== 記事 ==
□世界No.2セールスウーマンでも、悩み迷うのは当然のこと――――この本は、今まで出された本と反響に違いなどありましたか? 和田さんのこれまでとは違う部分を出したかったのかな、という気がするのですが。
そうですね。母のこと、祖父のこと、姉のことなど、家族のこともたくさん書きましたし、友達の恋愛話とか私自身の過去の恋愛話も書いていますから。通常、講演会でこんな話はできないですよね。裏のもう1つの私の、今ここにある私にはもう1つのドラマがあったんです。人には生きてきた自分の道、歩いてきた道、仕事の道じゃなくて、もう1個歩いてきた道がかぶさって、今の自分があるんです。でも、このかぶさったもう1個の道はあまり人にはお見せしてこなかった。そこを表現したのが今回の本です。――――和田さんは代表作である『世界No.2セールスウーマンの「売れる営業」に変わる本』など、セールスウーマンとして頑張っていらっしゃる姿のイメージが強いですが、その裏、というより別の本心の部分にこの本に出てくる和田さんがあった、という感じですか。
そうですね。売れるようになった原因は、私自身の自信のなさや、コンプレックスや、自分が生まれ育った環境の中で何かしらの発見があって、自信なく生きてきた私が売れるようになったのはこういうところで生きてきたからですよ、という感じなので、原因はここにあると思うんですけどね。――――なるほど。それではこれまで書かれた営業の本と比べて読んでみると、重なる部分があるということですね。
===
#### 課題
1. 上の記事のうち「そうですね。母のこと」で始まる段落を、主な事実を残したまま短い箇条書きにまとめてください。
2. 上の記事から、「そうですね。売れるようになっ」で始まり「部分があるということですね。」で終わる部分を一字一句変えずに書き写してください。
3. 次の(a)〜(c)がそれぞれ上の記事の内容と合っているかを「はい」か「いいえ」で答え、決め手となる記事中の語句をそのまま引用してください。(a) 今回の本には家族のことも書かれている。(b) 和田さんは講演会でも恋愛話をよくしている。(c) 和田さんは自信にあふれて生きてきた。
== 記録データ ==
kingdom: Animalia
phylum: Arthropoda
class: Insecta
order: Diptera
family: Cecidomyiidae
===
== 記録データ ==
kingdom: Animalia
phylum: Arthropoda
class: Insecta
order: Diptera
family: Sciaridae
===
#### 課題ごとの解答
1.
- 和田さんは今回の本に、母、祖父、姉など家族のことや、友達の恋愛話、自身の過去の恋愛話を書いた。
- こうした話は、通常は講演会ではできない。
- 人には仕事の道とは別に、もう1つ歩いてきた道がかぶさって今の自分がある。和田さんはその道をあまり人に見せてこなかったので、今回の本でそれを表現した。
- 聞き手は、和田さんには『世界No.2セールスウーマンの「売れる営業」に変わる本』などで頑張る姿のイメージが強いと述べる。そのうえで、別の本心の部分がこの本に出てくる和田さんなのかと尋ねている。

2.
そうですね。売れるようになった原因は、私自身の自信のなさや、コンプレックスや、自分が生まれ育った環境の中で何かしらの発見があって、自信なく生きてきた私が売れるようになったのはこういうところで生きてきたからですよ、という感じなので、原因はここにあると思うんですけどね。――――なるほど。それではこれまで書かれた営業の本と比べて読んでみると、重なる部分があるということですね。

3.
(a) はい。「母のこと、祖父のこと、姉のことなど、家族のこともたくさん書きました」
(b) いいえ。「通常、講演会でこんな話はできないですよね。」
(c) いいえ。「自信なく生きてきた私が売れるようになった」